» WORK REQUEST 1: Decide whether each statement below agrees with the blog post about porting beeb games, answering yes or no and quoting the deciding words from the post: (a) disk images have worked in recent versions of MESS; (b) the rewritten sound code buffers up to 5 notes for each channel; (c) the writer has found the code that calculates the new charline offsets.
» WORK REQUEST 2: Write the next part of the blog post about porting beeb games, picking up from where it stops.

** Opening EXCERPTED PASSAGE block **

All this means atm is there's yet another game to hack through the data to find the relevant graphics stuff to be munged into A8 format and the draw routines so that it'll draw in the correct RAM locations. I have actually found the code that calculates the new charline offsets so at least that's something :) Not sure people want beeb Last Ninjas though, they're not exactly astounding to look at, although with some palette changes it isn't quite as garish as it looks on the beeb.


Pete

Wednesday, March 10, 2010

Seemed like a sound idea

Urghh!!

That's all I've got to say for a whole day wasted rewriting the sound code when I was 1/2 asleep :) Then faffing around with MESS because a) it's multi format b) it's got a fairly nice debugger and I'd rather deal with remembering one set of debugger commands instead of one lot for BeebEM, one for A800Win and sometimes Altirra as well. After messing around for a few hours and finally asking on the MESS forum I find out disk images haven't worked in the last 3 versions of MESS, tape images have never worked. Kind of important to be able to LOAD things into an emulation :( Oh well.

So today I rewrote the sound code AGAIN and this time it actually spits out sound again and sounds pretty much like it did before I decided to rewrite it but with one important difference, the arpeggio type sounds on Exploding Fist work now :) It now buffers up to 5 notes for each channel just as the beeb is supposed to.

** Closing EXCERPTED PASSAGE block **
** Opening DATA RECORDS block **

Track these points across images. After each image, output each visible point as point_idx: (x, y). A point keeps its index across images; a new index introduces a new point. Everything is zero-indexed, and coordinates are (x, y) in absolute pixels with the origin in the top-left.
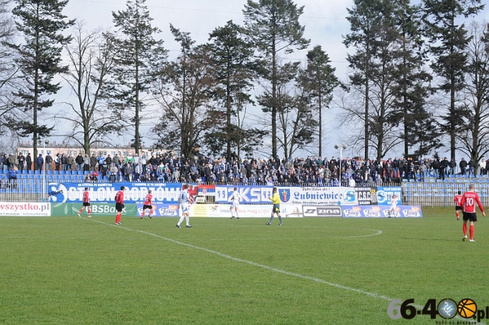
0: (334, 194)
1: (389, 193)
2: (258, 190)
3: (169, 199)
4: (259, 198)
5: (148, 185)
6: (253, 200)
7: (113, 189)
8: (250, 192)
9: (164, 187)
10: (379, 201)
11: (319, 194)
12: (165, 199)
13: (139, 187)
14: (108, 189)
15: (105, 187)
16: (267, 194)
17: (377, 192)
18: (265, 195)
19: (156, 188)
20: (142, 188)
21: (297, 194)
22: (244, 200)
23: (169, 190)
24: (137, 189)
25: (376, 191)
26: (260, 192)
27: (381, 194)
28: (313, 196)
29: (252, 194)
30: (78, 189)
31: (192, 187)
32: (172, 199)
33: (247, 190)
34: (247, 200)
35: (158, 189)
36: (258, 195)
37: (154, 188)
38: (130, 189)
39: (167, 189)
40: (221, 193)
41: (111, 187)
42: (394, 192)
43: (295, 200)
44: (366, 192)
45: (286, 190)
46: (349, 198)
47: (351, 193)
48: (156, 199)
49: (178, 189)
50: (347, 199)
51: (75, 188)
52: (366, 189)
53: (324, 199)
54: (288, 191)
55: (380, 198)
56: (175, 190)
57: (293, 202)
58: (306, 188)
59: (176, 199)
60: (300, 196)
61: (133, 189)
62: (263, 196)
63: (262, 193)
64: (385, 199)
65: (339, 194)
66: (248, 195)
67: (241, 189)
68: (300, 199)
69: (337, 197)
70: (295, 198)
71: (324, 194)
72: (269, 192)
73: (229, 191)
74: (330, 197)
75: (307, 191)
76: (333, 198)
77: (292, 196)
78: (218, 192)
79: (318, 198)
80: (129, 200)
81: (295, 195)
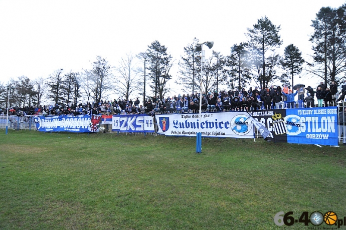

** Closing DATA RECORDS block **

» TASK RESULT 1:
(a) No: "disk images haven't worked in the last 3 versions of MESS"
(b) Yes: "It now buffers up to 5 notes for each channel"
(c) Yes: "I have actually found the code that calculates the new charline offsets"

» TASK RESULT 2:
Now to add envelope support. Yeesh! I'm not totally sure why I'm bothering with this stuff as the beeb tends to play notes in tune no matter which octave and the atari doesn't. I suppose it'll be ok for sound effects and if music (what little there is in beeb games) is really off I can just intercept the calls, ditch the data and play a RMT tune instead.


Pete

Monday, March 8, 2010

Fisting !?

After some shenanigans over the past few days I'd almost ditched all this BBC porting stuff, but decided to carry on with it regardless :)

I thought I'd give some other games a try and after some sliiightly more difficult hacking I managed to get exploding fist working...



The screen is all messed up (as with the other games I've been working on) because the BBC draws to it's own RAM in a linear character bitmap format (like the C64) but that's impossible to display on the Atari so everything is currently offset AND the pixel formats are different so everything looks like garbage :) The most CPU friendly way to fix this is hack the BBC game code, find where it stores graphics data and do the old jiggle pixel pass on it.

I've also done a bit of work on sound but it's off at the moment. The second part of the Exploding Fist tune doesn't play correctly, it should be more of an arpeggio and instead it's got pauses between each note.

I'm pretty sure after some investigating and hunting down docs that this is because the Fist code calls a ROM function to do with the sound channel and waits for it to return 0x0F. I presumed that meant "sound has finished playing" when after just finding some more docs on it it's actually the free buffer space. SO, I didn't realise/remember you could (or rather, do) queue sounds to a buffer on the beeb which kind of explains what's going on with the odd sound timings. Basically MY code should be triggering new sounds from the buffer NOT playing them one at a time as they come in from the Beeb code. :)

Some other games I tried quickly and seem to be running ok are Alien 8 and Starship Command. Starship particularly is a great little game (or at least my terrible long term memory tells me so).


Pete

Thursday, March 4, 2010

BBC Micro?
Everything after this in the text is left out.